> [Exercise prompt] If an entry includes an image, drop the image and copy the rest verbatim.
┌──
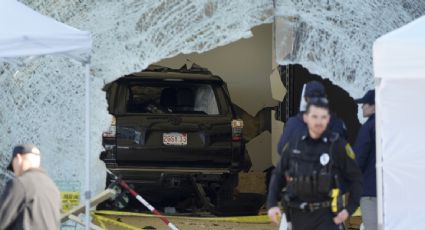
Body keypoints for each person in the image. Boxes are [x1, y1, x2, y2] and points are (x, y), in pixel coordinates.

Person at [267, 99, 362, 230]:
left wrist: (349, 209)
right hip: (298, 215)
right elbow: (278, 175)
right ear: (306, 118)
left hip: (327, 216)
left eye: (323, 117)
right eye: (314, 116)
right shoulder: (294, 143)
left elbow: (355, 178)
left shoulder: (337, 145)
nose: (318, 122)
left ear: (328, 119)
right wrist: (272, 204)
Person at [277, 80, 347, 156]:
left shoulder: (293, 123)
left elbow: (281, 149)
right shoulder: (337, 122)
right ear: (325, 98)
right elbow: (342, 150)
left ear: (305, 99)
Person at [0, 144, 61, 230]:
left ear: (18, 159)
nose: (15, 172)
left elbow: (2, 218)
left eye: (13, 167)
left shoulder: (20, 184)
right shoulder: (53, 188)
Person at [353, 90, 376, 230]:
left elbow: (358, 160)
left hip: (370, 192)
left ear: (374, 106)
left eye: (365, 104)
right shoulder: (390, 126)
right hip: (391, 191)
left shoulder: (368, 128)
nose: (362, 107)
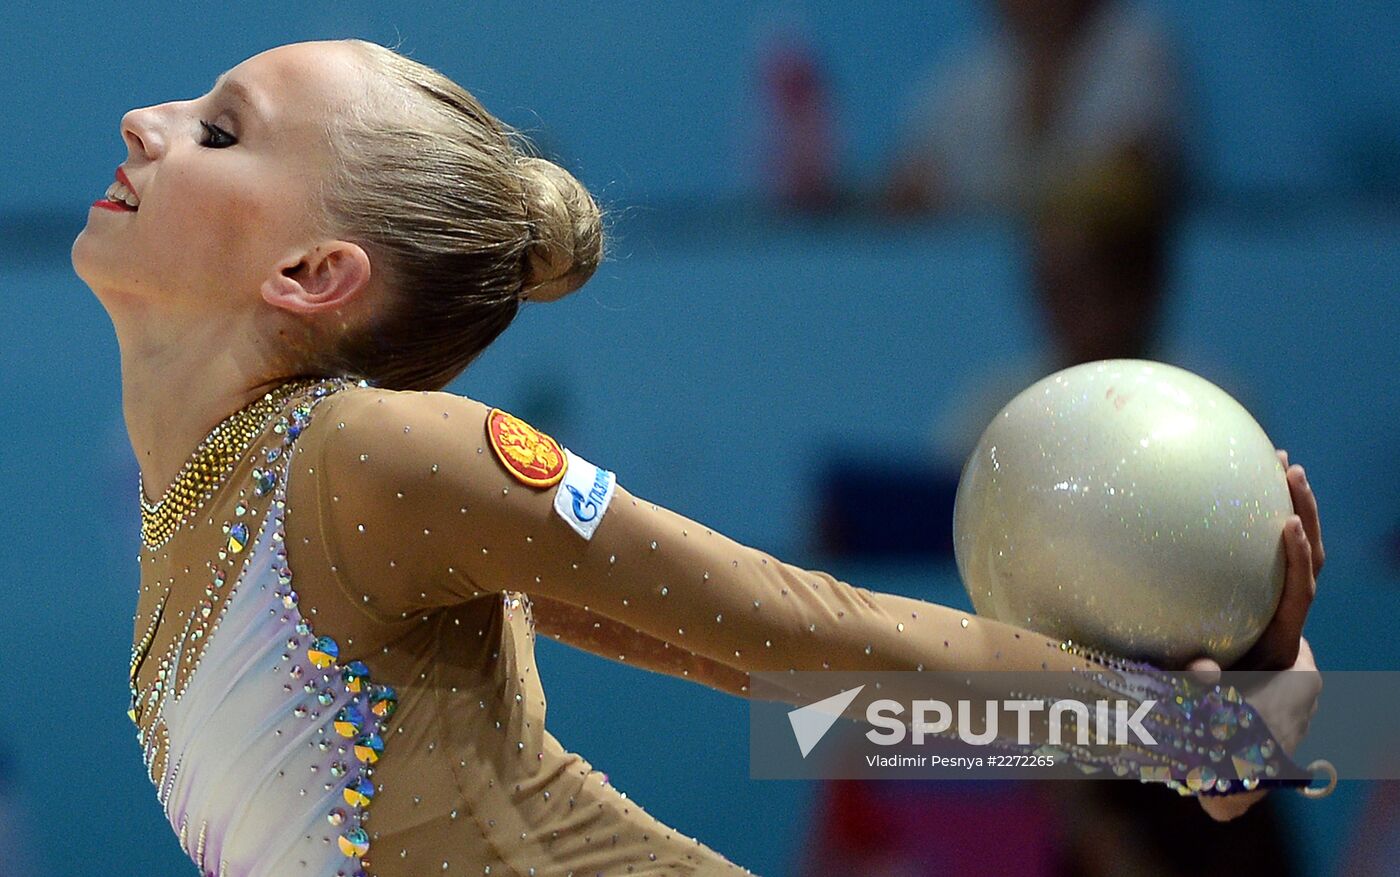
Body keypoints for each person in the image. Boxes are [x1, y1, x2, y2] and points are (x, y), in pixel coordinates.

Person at [71, 40, 1326, 876]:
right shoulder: (204, 500)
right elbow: (757, 676)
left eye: (220, 131)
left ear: (313, 274)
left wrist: (1191, 735)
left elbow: (795, 632)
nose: (145, 120)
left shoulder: (365, 457)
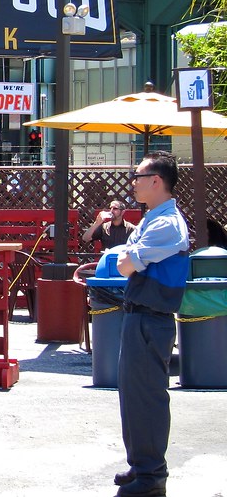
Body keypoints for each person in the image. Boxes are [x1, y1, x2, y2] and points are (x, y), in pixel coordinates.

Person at [113, 151, 190, 497]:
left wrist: (129, 257)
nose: (133, 183)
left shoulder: (166, 223)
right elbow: (125, 257)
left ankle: (152, 475)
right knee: (133, 395)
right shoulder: (153, 219)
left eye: (138, 176)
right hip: (140, 314)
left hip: (151, 317)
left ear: (156, 181)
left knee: (146, 396)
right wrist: (128, 257)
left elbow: (125, 264)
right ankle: (140, 465)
└──
> [Solution to this task]
Body keypoints for each person in the image. Boxes are [x1, y1, x2, y2] and points are (x, y), in pixel coordinates.

Person at [267, 99, 362, 230]:
left wrist: (349, 209)
right hip: (298, 215)
right elbow: (278, 175)
right ear: (306, 118)
left hip: (327, 216)
left eye: (323, 117)
right eye: (314, 116)
right shoulder: (294, 143)
left elbow: (355, 178)
left shoulder: (337, 145)
nose: (318, 122)
left ear: (328, 119)
right wrist: (272, 204)
Person at [277, 80, 347, 156]:
left shoulder: (293, 123)
left elbow: (281, 149)
right shoulder: (337, 122)
right ear: (325, 98)
right elbow: (342, 150)
left ear: (305, 99)
Person at [0, 144, 61, 230]:
left ear: (18, 159)
nose: (15, 172)
left elbow: (2, 218)
left eye: (13, 167)
left shoulder: (20, 184)
right shoulder: (53, 188)
Person at [353, 90, 376, 230]:
left elbow: (358, 160)
left hip: (370, 192)
left ear: (374, 106)
left eye: (365, 104)
right shoulder: (390, 126)
right hip: (391, 191)
left shoulder: (368, 128)
nose: (362, 107)
Body keypoints for each person in the image. Boxes are [x1, y1, x2, y2] and points are (x, y), in pixel coordinates.

Person at [71, 40, 1326, 876]:
right shoulder: (204, 500)
right elbow: (757, 676)
left eye: (220, 131)
left ear: (313, 274)
left wrist: (1191, 735)
left elbow: (795, 632)
nose: (145, 120)
left shoulder: (365, 457)
Body keypoints for each person in the image. Boxes are [x1, y1, x2, y2] and points are (x, y), in pixel coordinates.

Person at [113, 151, 190, 497]:
left wrist: (129, 257)
nose: (133, 183)
left shoulder: (166, 223)
right elbow: (125, 257)
left ankle: (152, 475)
right knee: (133, 395)
right shoulder: (153, 219)
left eye: (138, 176)
right hip: (140, 314)
left hip: (151, 317)
left ear: (156, 181)
left knee: (146, 396)
right wrist: (128, 257)
left elbow: (125, 264)
right ankle: (140, 465)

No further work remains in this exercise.